**Record extracts:**
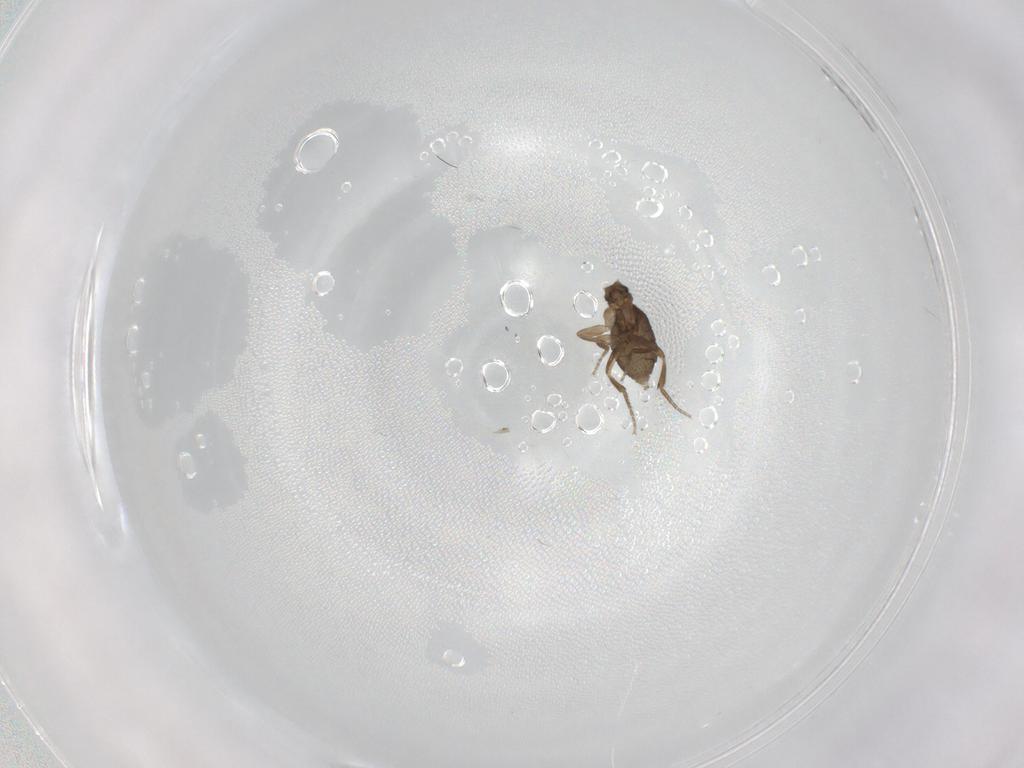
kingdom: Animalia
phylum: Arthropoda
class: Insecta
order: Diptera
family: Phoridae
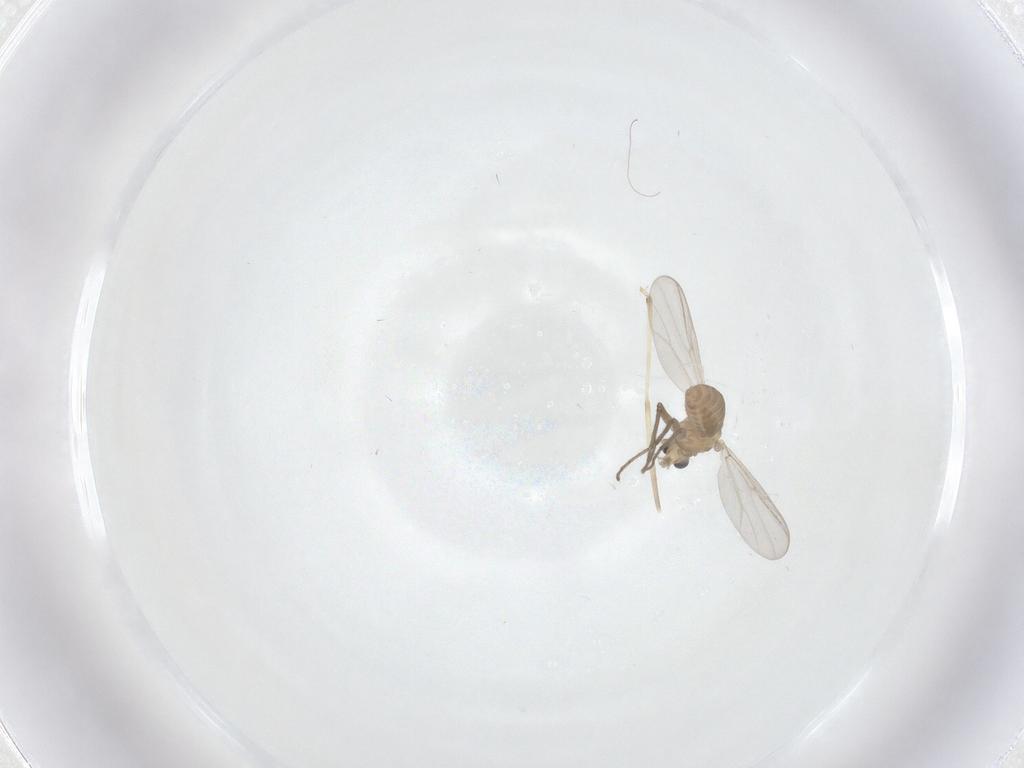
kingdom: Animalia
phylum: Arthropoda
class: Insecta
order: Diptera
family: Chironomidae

**Directions:** Could you rewrite these lines with every "phylum" swapped for "division" and everything else unchanged, leaving out the pictures?

**The completed task:**
kingdom: Animalia
division: Arthropoda
class: Insecta
order: Diptera
family: Phoridae
kingdom: Animalia
division: Arthropoda
class: Insecta
order: Diptera
family: Chironomidae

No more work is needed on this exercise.